Previous to the chariot race of Brokeback I had only attended two premieres: a very modest one for Hud held in Fort Worth in 1963, and a more elaborate one in Hollywood for The Evening Star, which Diana and I and some friends more or less crashed. We may have been sent tickets to this bespangled event, but that doesn’t mean we were made to feel welcome when we arrived. I have been told that differences abounded during the making of this strange film, one result of which was that Polly Platt was sent into exile, after which a general feeling of malaise held the production in its grip. The director was Robert Harling, the star was Shirley MacLaine, who about that time was the victim of a classic put-down, delivered by the late Walter Matthau. The put-down occurred at Irving Lazar’s eightieth birthday party, held in Le Dome, a French restaurant on Sunset where Irving liked to hold court.
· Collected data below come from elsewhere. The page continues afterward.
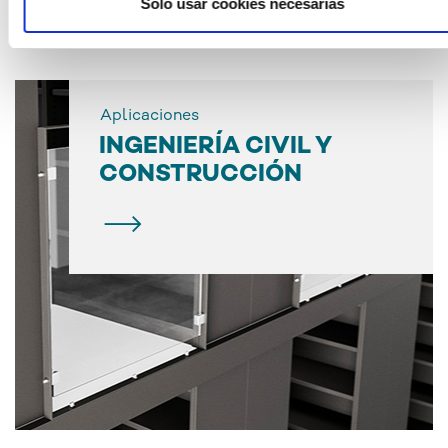
Solo usar cookies necesarias
Aplicaciones
INGENIERÍA CIVIL Y
CONSTRUCCIÓN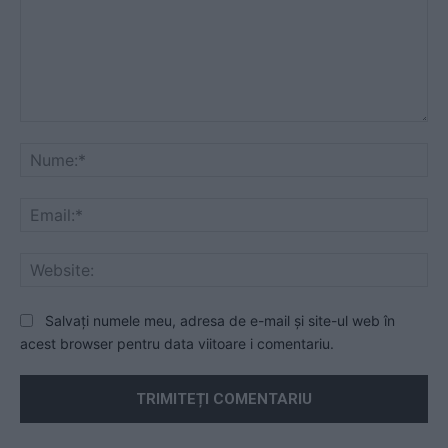
Comentariu:
Nu
Ema
Web
Salvați numele meu, adresa de e-mail și site-ul web în
acest browser pentru data viitoare i comentariu.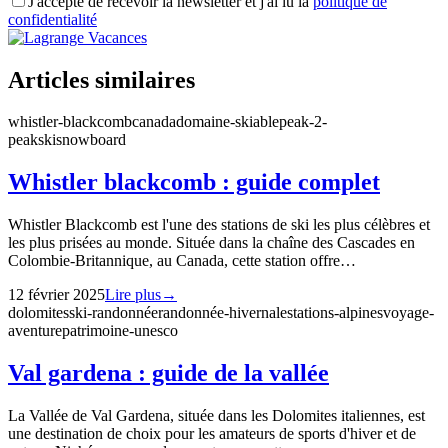
J'accepte de recevoir la newsletter et j'ai lu la
politique de
confidentialité
Articles similaires
whistler-blackcomb
canada
domaine-skiable
peak-2-
peak
ski
snowboard
Whistler blackcomb : guide complet
Whistler Blackcomb est l'une des stations de ski les plus célèbres et
les plus prisées au monde. Située dans la chaîne des Cascades en
Colombie-Britannique, au Canada, cette station offre…
12 février 2025
Lire plus
→
dolomites
ski-randonnée
randonnée-hivernale
stations-alpines
voyage-
aventure
patrimoine-unesco
Val gardena : guide de la vallée
La Vallée de Val Gardena, située dans les Dolomites italiennes, est
une destination de choix pour les amateurs de sports d'hiver et de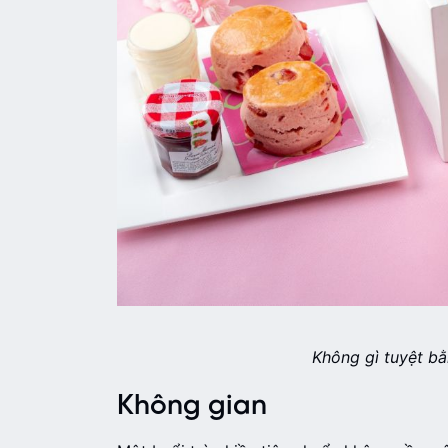
Không gì tuyệt bằ
Không gian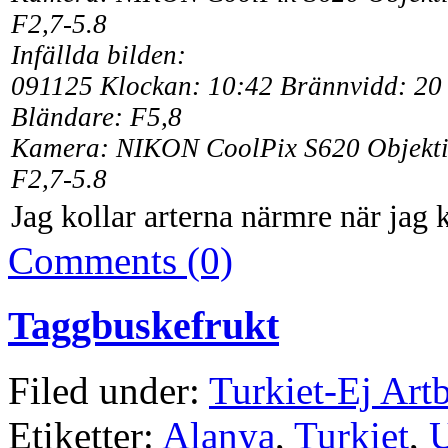
F2,7-5.8
Infällda bilden:
091125 Klockan: 10:42
Brännvidd:
20 
Bländare: F5,8
Kamera: NIKON CoolPix S620 Objekt
F2,7-5.8
Jag kollar arterna närmre när ja
Comments (0)
Taggbuskefrukt
Filed under:
Turkiet-Ej Art
Etiketter:
Alanya
,
Turkiet
,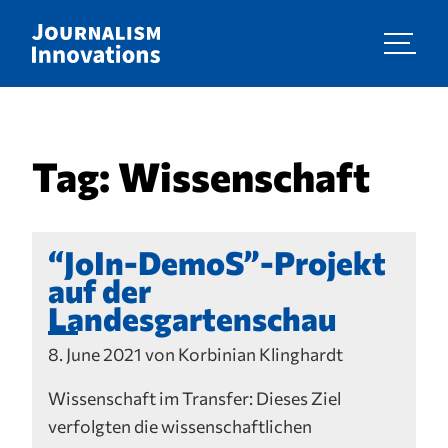
Tag:
Wissenschaft
“JoIn-DemoS”-Projekt
auf der
Landesgartenschau
8. June 2021 von Korbinian Klinghardt
Wissenschaft im Transfer: Dieses Ziel
verfolgten die wissenschaftlichen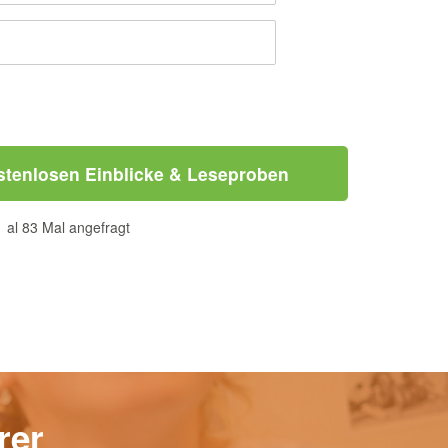
tenlosen Einblicke & Leseproben
al 83 Mal angefragt
rer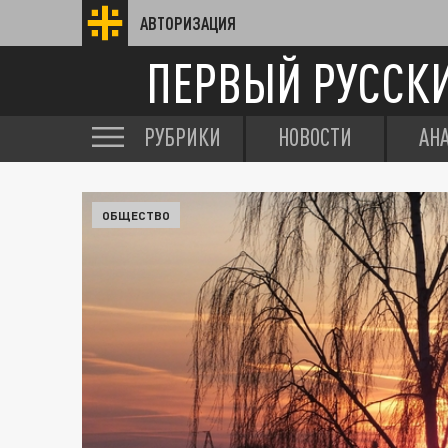
АВТОРИЗАЦИЯ
ПЕРВЫЙ РУССК
РУБРИКИ
НОВОСТИ
АН
ОБЩЕСТВО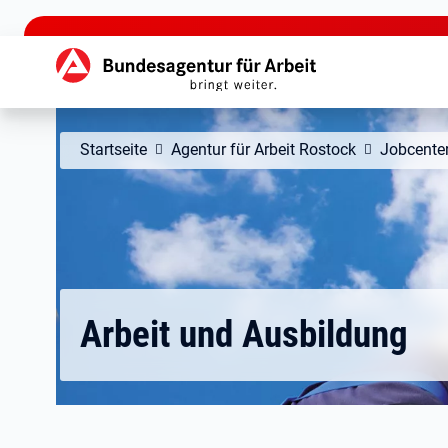
zu den Hauptinhalten springen
Hauptnavigation
Startseite
Agentur für Arbeit Rostock
Jobcenter
Arbeit und Ausbildung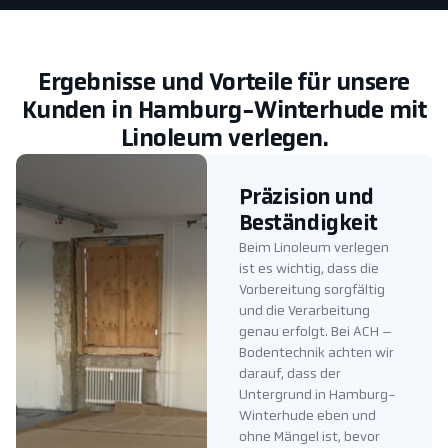
Ergebnisse und Vorteile für unsere
Kunden in Hamburg-Winterhude mit
Linoleum verlegen.
Präzision und
Beständigkeit
Beim Linoleum verlegen
ist es wichtig, dass die
Vorbereitung sorgfältig
und die Verarbeitung
genau erfolgt. Bei ACH –
Bodentechnik achten wir
darauf, dass der
Untergrund in Hamburg-
Winterhude eben und
ohne Mängel ist, bevor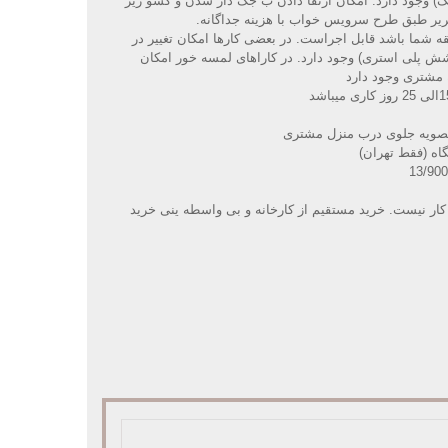
نگ) وجود دارد. امکان ارتقا دادن ب جک دار شدن و کشو زیر
ریر طبق طرح سرویس خواب با هزینه جداگانه
.
قه شما باشد قابل اجراست. در بعضی کارها امکان تغییر در
پلی استری) وجود دارد. در کاراهای لمسه خور امکان
 مشتری وجود دارد
صویه جلوی درب منزل مشتری
گاه (فقط تهران)
کار نیست. خرید مستقیم از کارخانه و بی واسطه ینی خرید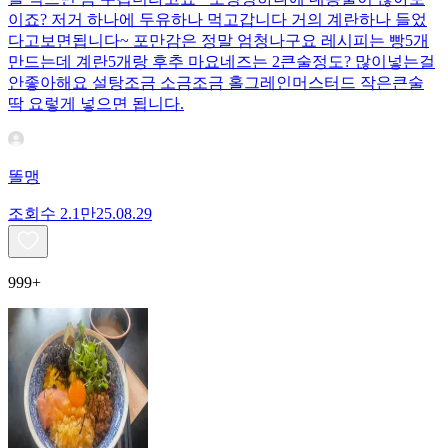
이죠? 저거 하나에 두유하나 먹고갑니다 거의 계란하나 들었
다고보면됩니다~ 포만감은 정말 엄청나구요 레시피는 빵5개
만드는데 계란5개랑 후추 마요네즈는 2큰술정도? 많이넣는걸
안좋아해요 설탕조금 소금조금 홀그레인머스터드 작은큰술
딱 요렇게 넣으면 됩니다.
똘맹
조회수
2.1만
25.08.29
999+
Diana, Sara, myself, Angie Dickinson, Walter Isaacson (then the editor of Time), were ticking off all the places we had flown in from. Angie Dickinson said Aspen, and we said Tucson when Shirley MacLaine came over and sat next to Walter Matthau, who looked at her skeptically and said, “Where did you fly in from, Uranus?” Shirley MacLaine did not respond.
I don’t know her, but, a year later, while presenting an award, I was sitting alone in an old theater when a scaly hand suddenly grasped mine. It was Shirley, who was receiving an award for The Evening Star. “What do I say,” she asked, “if they ask me why I wanted to play Aurora?”
Fortunately I had an answer ready.
“Well, it might be,” I suggested, “because she always parks a yard from the curb so as not to scrape her tires.”
That was good enough for Shirley, who used it in her speech.